If it's only 3 folders inside another folder, why not move the inside folders to the trash individually, empty trash, perhaps problem stems from one empty folder only ?


----------



## dlarmour (Aug 22, 2002)

Hi

I have tried to individually empty each folder into the trash.  When I do that it returns that it can not be deleted because it is in use.  

When I try sudo rm -r *  the terminal response is that the directories inside of temp-furthur are not empty.
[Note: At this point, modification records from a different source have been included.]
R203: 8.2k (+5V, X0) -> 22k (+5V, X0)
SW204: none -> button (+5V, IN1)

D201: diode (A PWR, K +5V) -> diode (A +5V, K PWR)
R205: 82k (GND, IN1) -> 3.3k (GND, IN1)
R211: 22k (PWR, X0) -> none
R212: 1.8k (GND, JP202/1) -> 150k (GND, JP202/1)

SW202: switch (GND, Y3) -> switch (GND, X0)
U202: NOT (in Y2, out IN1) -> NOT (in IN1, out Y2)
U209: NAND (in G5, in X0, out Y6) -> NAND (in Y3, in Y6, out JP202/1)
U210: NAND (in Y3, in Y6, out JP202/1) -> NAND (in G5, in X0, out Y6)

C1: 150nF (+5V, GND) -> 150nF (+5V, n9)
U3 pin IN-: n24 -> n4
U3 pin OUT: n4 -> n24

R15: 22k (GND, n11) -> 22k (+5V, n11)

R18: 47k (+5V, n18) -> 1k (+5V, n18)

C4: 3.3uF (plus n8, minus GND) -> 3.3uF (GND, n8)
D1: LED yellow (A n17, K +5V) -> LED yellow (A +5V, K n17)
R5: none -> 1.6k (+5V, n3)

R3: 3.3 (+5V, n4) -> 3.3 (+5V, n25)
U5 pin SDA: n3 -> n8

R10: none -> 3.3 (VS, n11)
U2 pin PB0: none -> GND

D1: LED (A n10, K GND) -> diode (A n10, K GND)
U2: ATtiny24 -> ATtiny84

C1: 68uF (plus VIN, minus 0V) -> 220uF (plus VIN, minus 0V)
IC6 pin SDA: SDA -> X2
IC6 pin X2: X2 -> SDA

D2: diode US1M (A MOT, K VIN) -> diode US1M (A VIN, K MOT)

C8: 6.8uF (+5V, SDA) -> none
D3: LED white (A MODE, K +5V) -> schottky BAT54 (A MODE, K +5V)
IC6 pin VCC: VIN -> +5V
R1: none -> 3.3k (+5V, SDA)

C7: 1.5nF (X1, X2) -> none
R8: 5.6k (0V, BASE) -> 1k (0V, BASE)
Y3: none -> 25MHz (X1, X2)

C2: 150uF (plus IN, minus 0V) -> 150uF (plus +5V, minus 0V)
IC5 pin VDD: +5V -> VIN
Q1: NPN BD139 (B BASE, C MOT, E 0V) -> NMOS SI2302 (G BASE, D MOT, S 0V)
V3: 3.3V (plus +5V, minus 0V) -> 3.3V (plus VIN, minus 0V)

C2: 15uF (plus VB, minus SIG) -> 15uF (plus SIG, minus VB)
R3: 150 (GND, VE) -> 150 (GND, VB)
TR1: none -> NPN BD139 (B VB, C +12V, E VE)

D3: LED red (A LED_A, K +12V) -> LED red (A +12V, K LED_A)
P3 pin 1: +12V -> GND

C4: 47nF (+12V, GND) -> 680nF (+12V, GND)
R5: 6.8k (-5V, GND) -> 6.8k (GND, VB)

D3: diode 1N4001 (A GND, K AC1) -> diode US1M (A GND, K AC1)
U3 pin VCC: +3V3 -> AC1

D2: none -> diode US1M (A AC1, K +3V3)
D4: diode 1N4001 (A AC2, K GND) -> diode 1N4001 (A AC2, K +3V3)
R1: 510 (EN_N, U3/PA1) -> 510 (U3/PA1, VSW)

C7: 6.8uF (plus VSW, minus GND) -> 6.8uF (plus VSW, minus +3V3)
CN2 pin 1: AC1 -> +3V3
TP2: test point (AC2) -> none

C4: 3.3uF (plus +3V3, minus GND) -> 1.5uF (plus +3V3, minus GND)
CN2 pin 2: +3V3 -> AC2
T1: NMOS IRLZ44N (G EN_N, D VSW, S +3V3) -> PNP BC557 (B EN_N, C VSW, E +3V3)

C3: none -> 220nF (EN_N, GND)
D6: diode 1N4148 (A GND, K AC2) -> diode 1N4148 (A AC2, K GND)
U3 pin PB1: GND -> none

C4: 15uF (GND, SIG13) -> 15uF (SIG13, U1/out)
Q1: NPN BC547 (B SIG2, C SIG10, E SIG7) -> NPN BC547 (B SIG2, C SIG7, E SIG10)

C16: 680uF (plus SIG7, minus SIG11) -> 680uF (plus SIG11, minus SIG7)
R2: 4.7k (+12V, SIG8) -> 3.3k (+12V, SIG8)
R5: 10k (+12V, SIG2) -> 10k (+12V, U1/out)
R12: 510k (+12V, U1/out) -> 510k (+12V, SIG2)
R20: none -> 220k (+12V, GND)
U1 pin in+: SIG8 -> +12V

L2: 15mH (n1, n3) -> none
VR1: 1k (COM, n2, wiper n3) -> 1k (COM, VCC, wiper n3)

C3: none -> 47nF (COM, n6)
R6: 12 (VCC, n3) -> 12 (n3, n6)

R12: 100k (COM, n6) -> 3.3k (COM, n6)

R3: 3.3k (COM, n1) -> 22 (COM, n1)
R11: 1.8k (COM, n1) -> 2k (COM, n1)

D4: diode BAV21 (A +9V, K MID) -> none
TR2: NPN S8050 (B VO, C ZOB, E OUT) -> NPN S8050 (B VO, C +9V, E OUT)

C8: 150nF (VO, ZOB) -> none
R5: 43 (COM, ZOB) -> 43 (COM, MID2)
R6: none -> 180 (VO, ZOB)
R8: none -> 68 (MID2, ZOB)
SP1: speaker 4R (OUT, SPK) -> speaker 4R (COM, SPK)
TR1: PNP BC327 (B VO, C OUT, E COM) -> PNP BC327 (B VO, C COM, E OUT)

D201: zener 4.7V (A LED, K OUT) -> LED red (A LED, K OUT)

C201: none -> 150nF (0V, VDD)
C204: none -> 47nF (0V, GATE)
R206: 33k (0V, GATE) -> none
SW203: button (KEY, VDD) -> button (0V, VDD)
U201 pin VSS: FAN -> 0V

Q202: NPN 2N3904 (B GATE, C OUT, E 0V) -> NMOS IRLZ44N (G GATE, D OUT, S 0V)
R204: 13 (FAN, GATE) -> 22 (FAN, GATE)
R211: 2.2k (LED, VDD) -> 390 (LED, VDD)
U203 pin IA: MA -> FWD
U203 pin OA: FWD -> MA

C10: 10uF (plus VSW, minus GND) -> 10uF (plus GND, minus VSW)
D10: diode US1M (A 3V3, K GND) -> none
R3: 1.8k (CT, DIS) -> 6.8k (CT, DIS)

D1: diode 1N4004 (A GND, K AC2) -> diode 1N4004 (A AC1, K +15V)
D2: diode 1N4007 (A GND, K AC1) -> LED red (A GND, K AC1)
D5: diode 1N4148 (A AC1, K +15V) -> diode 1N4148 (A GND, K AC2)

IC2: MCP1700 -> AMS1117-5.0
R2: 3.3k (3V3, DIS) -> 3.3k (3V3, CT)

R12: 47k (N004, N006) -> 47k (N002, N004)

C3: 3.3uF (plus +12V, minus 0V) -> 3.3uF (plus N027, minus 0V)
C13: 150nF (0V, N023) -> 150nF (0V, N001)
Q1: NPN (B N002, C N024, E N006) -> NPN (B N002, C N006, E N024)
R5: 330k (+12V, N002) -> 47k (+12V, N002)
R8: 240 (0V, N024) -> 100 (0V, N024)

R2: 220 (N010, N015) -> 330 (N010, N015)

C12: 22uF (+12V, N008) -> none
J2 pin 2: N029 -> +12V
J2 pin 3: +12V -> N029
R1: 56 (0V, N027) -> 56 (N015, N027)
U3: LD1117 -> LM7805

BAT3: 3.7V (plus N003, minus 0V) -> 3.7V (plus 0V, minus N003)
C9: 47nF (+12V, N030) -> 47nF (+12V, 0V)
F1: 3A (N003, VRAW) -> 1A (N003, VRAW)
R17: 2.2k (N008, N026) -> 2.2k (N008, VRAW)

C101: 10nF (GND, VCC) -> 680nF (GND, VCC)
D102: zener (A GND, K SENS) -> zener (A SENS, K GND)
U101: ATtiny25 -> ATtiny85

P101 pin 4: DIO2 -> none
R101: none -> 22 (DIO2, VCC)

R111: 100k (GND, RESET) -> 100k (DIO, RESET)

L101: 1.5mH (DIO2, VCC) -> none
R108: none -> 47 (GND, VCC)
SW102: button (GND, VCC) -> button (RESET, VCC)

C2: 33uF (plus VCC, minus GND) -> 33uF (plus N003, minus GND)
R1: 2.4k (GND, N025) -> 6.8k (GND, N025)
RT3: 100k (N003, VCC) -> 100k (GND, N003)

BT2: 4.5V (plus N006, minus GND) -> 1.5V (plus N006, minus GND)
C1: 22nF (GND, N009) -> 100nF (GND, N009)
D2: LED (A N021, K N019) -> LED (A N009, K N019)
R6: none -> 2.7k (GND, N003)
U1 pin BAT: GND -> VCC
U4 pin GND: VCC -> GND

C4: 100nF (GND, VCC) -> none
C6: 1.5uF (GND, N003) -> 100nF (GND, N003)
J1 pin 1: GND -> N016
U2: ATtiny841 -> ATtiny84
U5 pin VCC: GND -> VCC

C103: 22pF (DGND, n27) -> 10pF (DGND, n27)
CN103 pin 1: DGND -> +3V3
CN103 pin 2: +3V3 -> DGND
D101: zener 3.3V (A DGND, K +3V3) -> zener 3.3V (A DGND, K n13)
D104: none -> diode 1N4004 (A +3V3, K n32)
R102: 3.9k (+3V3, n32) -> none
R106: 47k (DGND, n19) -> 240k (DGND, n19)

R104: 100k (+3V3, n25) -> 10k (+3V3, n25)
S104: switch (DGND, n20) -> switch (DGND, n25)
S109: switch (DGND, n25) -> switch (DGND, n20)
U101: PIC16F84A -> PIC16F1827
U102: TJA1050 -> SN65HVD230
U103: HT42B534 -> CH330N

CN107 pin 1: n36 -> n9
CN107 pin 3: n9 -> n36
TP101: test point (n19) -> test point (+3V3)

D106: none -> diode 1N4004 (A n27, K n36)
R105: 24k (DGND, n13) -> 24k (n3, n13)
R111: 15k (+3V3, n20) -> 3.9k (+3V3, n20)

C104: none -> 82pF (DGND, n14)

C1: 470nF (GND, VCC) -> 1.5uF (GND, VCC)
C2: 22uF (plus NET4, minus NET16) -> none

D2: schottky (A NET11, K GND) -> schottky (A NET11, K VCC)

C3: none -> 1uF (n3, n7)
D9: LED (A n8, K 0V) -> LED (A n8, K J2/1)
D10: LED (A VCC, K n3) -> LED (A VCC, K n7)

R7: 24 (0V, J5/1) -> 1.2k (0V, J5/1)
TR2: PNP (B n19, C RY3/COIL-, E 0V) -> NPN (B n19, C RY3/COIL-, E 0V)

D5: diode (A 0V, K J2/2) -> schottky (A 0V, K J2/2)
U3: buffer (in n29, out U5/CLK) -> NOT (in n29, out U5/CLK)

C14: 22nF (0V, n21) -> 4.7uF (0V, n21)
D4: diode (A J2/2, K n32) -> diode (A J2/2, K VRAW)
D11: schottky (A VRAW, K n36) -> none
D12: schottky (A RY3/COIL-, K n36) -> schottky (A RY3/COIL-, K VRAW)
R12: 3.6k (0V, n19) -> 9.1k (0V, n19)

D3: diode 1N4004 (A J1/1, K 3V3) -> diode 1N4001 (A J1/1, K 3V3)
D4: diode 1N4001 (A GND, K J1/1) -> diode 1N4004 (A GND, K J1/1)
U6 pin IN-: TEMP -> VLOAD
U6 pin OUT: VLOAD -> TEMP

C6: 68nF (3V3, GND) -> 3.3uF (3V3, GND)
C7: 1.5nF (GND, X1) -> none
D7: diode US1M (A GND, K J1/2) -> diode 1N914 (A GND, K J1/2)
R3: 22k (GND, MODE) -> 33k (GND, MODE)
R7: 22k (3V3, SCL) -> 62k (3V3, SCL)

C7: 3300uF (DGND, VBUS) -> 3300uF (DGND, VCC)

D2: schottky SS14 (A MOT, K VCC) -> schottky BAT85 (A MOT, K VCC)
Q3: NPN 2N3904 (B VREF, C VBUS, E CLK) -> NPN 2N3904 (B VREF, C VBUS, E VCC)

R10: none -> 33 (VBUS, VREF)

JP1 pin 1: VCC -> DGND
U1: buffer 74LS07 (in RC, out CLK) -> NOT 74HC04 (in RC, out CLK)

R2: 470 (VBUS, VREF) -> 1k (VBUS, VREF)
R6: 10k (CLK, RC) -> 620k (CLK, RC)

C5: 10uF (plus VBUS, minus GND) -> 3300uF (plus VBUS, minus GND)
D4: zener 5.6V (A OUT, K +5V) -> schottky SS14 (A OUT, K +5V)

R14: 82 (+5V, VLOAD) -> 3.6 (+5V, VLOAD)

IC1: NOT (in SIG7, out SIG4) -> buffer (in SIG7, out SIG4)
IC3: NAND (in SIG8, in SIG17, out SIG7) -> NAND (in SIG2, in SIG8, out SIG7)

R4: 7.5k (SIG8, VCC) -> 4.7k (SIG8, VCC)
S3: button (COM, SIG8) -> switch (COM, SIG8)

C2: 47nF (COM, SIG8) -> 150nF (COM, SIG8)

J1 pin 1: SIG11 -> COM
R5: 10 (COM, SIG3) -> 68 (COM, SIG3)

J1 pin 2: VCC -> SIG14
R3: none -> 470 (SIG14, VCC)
When a run ls -a (-Rqa) the only entries listed in each of the inside directories are:

"." and ".."

Any other suggestions?

David


----------



## DMCrimson (Aug 23, 2002)

try this: "rm .DS_Store"
this may or may not be the culprit...
also, use "ls -la" to view, this shows more information.


----------



## dlarmour (Aug 26, 2002)

I tried everything and nothing worked.  Finally I used Drive 10 and it appears to have corrected the problem.  It did note however, that there were unusual changes -> so I can not as of yet guarantee that this utility did resolve the issue.  I tried both fsck directly in single user mode and Disk First Aid both of which detected problems but were not able to fix them.

David


----------



## CMXander (Aug 26, 2002)

I have a similar folder, "temp", that I cannot delete because the Finder says the folder is in use and from the Terminal rmdir says the directory is not empty.  What I have noticed about the "temp" is that located inside were 1 "." and 2 ".."  To have it recursively remove the directories inside the folder would mean it would have to delete the folder that "temp" is in before it deletes "temp".

Alex


----------



## flash (Aug 27, 2002)

At the prompt, type:

*rm -fr dirname* 

rm = remove file (unlike rmdir, which is remove empty dir)
-r = recursive
-f = force, interpret everything as a file, even directories
dirname = the directory you want to kill

Now, the -f tag is *extremely* dangerous, because with a command like rm -fr, you can blank a computer (as su) in mere seconds. So be careful when you use it, and be sure your dirname isn't something like "." or "..".


----------